----- TEKS SUMBER -----

Kondisi Kelainan Bentuk Rahim pada Wanita dan Dampaknya

www.sehatfresh.com

SehatFresh.com – Rahim merupakan organ reproduksi yang vital bagi wanita, dengan kata lain rahim sudah seperti mahkota dari seorang wanita. Rahim berfungsi sebagai tempat tumbuhnya janin setelah terjadi pembuahan sperma dan ovum. Posisi rahim berada di dalam rongga panggul, bentuk rahim mirip buah pir yang berukuran sekepalan tangan.

Namun, posisi rahim tiap wanita berbeda-beda. Posisi dan bentuk rahim seorang wanita dapat mempengaruhi kemampuan untuk hamil. Rahim wanita terhubung dengan saluran telur (tuba fallopi) di bagian atas dan pada bagian bawah terdapat vagina. Kelainan bentuk rahim sering kali membuat banyak wanita khawatir. Seperti apakah kelainan bentuk rahim dan apa saja dampaknya?

Arcuate uterus

Bentuk rahim ini terlihat normal seperti bentuk rahim pada umunya. Namun, ada sedikit lekukan pada bagian atas rahim. Kelainan bentuk ini masih memungkinkan bagi wanita untuk mengandung.

Bicornuate uterus

Pada kelainan ini, bentuk rahim seperti bentuk hati dengan lekukan dalam di bagian atas, dan sering di sebut dengan uterus dengan dua tanduk. Kelainan bentuk rahim ini tidak mempengaruhi kesuburan, namun risiko keguguran dan mengalami kelahiran prematur menjadi lebih tinggi bila dibandingkan dengan wanita yang memiliki bentuk rahim normal.

-----

:: URAIAN TUGAS ::
Sebutkan buah yang bentuknya disamakan dengan bentuk rahim dalam teks tentang kelainan bentuk rahim.

----- BAHAN YANG DISEDIAKAN -----

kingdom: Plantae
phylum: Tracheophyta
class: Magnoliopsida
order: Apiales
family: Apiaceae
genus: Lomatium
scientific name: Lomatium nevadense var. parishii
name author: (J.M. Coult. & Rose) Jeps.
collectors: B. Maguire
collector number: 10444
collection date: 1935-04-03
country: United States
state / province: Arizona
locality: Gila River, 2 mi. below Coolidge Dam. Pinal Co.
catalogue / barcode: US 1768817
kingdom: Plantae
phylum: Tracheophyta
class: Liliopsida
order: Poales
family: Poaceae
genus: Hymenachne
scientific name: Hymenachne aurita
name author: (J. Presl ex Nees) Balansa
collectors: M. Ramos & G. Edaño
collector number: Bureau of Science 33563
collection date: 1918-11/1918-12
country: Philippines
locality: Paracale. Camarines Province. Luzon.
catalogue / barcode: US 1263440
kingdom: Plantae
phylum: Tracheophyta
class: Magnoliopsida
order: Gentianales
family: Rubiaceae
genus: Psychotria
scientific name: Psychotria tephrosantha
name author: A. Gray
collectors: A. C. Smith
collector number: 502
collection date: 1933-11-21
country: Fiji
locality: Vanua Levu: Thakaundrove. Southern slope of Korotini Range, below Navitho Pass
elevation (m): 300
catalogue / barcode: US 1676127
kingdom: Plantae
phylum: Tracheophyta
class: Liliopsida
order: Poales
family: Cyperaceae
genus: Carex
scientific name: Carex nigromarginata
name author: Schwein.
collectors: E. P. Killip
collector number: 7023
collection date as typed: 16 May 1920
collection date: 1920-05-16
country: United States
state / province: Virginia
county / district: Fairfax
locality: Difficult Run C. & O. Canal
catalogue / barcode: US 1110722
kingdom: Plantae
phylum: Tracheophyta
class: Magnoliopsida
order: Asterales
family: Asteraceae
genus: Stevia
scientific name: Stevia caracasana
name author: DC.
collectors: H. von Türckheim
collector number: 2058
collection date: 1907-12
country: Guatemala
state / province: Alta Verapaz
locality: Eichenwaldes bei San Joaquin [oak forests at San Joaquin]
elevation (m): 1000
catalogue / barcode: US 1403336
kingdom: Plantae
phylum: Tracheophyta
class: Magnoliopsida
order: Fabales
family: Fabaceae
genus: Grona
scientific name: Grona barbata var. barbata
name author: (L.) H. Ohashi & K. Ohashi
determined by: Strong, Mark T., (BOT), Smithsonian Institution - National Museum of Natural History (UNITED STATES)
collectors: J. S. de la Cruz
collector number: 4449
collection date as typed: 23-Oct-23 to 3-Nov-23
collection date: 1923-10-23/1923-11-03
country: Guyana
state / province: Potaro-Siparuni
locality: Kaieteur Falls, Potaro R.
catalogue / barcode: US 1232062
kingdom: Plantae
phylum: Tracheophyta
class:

-----

:: RUANG JAWABAN ::
Buah pir yang berukuran sekepalan tangan.